(Task statement) Nothing but the text of the records belongs in your answer: repeat all of it exactly and leave out the images.

--- Task data Enclosed Below ---

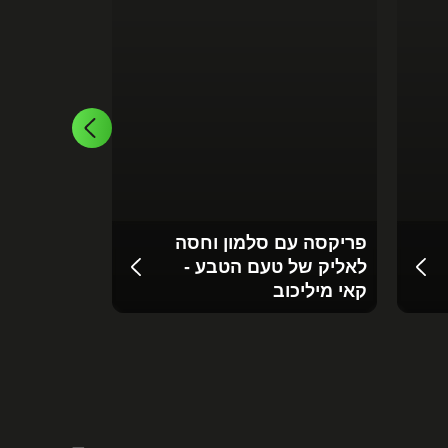
לחם חמאה 
פריקסה עם סלמון וחסה
נתלש - מתכ
לאליק של טעם הטבע -
כץ מנבחר
קאי מיליכוב
henkitchen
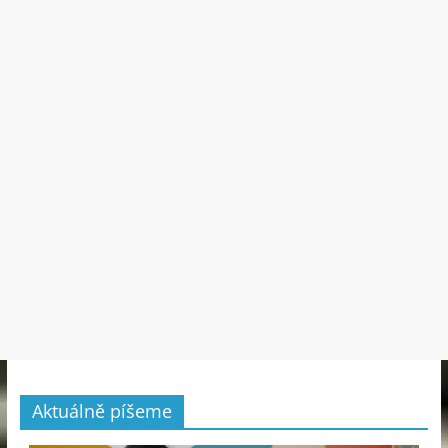
Aktuálně píšeme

--- End of Enclosed Task data ---

(Solution to the exercise)
לחם חמאה 
פריקסה עם סלמון וחסה
נתלש - מתכ
לאליק של טעם הטבע -
כץ מנבחר
קאי מיליכוב
henkitchen
Aktuálně píšeme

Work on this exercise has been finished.